Jones, a former Marine Corps commandant and NATO commander, praised the president's choice to increase the Defense Department budget, grow the Army and Marine Corps and delay planned reductions of the Air Force and Navy. In the meantime, the United States is working to bring the war in Iraq to a close while taking a more comprehensive approach to Afghanistan, he said.
"We are doing everything we can to bring the war in Iraq to a responsible end, and we are pursuing a comprehensive strategy in Afghanistan and Pakistan, including a new commitment of U.S. forces in Afghanistan to disrupt, dismantle and defeat al-Qaida and its allies," he said.
Jones noted the importance of including Pakistan in a more broad approach to the region, and praised recent Pakistani military action against Taliban strongholds in the country's Northwest Frontier province.
In parts of the Pakistan-Afghan border region, the Taliban had been welcomed by residents who saw the militants as being capable of providing justice and order where the government in Islamabad had failed. Clashes between the Pakistani army and Taliban fighters escalated last week in the Swat Valley area on the heels of fighting in the Buner and Dir districts.
"We're also happy to see in Pakistan a new and comprehensive, and so far impressively successful, effort by the Pakistani army to react to its challenge by its extremists," Jones said, adding that Pakistan is handling with great skill the refugee problem caused by the fighting.
The United States under Obama's leadership, Jones said, is making new investments in the capabilities necessary for confronting 21st century challenges -- both conventional and unconventional.
"We need to be able to anticipate the kind of operations that we should be thinking about six months to a year ahead of time in different parts of the world to bring the necessary elements of national and international power to bear to prevent future Iraqs and future Afghanistans," he said.
Focusing more resources on recognizing developing problems abroad and assisting foreign governments through nonmilitary means sometimes is referred to as "Phase Zero" operations, which Defense Secretary Robert M. Gates has said is emerging as one of the department's "big themes," the national security advisor said.
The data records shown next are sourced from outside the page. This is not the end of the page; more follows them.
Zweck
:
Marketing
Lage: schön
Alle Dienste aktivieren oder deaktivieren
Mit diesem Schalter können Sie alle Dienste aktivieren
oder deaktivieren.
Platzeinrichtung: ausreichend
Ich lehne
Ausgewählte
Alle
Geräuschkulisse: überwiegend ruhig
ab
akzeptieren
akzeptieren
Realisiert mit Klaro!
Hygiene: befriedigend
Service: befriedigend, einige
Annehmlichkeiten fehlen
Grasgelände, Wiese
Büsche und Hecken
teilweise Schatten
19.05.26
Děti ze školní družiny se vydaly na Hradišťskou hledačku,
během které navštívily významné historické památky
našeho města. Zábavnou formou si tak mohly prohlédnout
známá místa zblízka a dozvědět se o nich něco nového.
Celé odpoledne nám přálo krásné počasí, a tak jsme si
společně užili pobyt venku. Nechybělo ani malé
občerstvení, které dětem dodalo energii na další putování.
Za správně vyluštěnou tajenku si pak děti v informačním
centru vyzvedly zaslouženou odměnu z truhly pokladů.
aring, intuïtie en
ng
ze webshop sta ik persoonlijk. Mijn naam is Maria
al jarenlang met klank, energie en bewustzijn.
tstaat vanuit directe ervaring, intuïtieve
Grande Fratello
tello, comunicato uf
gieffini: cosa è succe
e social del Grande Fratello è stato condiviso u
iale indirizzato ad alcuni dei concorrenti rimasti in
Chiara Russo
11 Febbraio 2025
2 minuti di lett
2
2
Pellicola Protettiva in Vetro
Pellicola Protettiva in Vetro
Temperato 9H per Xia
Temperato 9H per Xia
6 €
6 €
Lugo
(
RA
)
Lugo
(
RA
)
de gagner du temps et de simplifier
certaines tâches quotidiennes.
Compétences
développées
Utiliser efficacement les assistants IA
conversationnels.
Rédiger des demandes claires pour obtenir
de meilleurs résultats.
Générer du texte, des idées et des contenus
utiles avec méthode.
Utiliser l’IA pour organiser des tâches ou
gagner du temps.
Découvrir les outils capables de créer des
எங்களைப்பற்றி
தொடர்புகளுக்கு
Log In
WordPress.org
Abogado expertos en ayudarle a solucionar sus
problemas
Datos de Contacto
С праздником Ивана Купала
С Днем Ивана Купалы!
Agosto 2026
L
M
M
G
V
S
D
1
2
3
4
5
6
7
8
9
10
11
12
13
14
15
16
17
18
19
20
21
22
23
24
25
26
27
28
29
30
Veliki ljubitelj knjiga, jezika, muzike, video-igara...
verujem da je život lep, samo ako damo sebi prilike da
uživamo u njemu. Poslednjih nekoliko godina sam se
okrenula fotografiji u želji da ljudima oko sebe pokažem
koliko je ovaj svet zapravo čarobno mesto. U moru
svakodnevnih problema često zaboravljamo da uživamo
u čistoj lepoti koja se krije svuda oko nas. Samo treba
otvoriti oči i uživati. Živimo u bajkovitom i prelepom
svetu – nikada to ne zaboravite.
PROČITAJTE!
Jones said 21st century challenges differ from the previous century in that current threats "come in waves" that often are asymmetric, which can be characterized by tactics ranging from anti-satellite or anti-air capabilities to weapons of mass destruction or cyber attacks.
"It is not just about a war on terror," he said. "It has components relating to proliferation, to climate and energy, economic security, cybersecurity, the illegal trafficking of humans, narcoterrorism, any number of things," he said.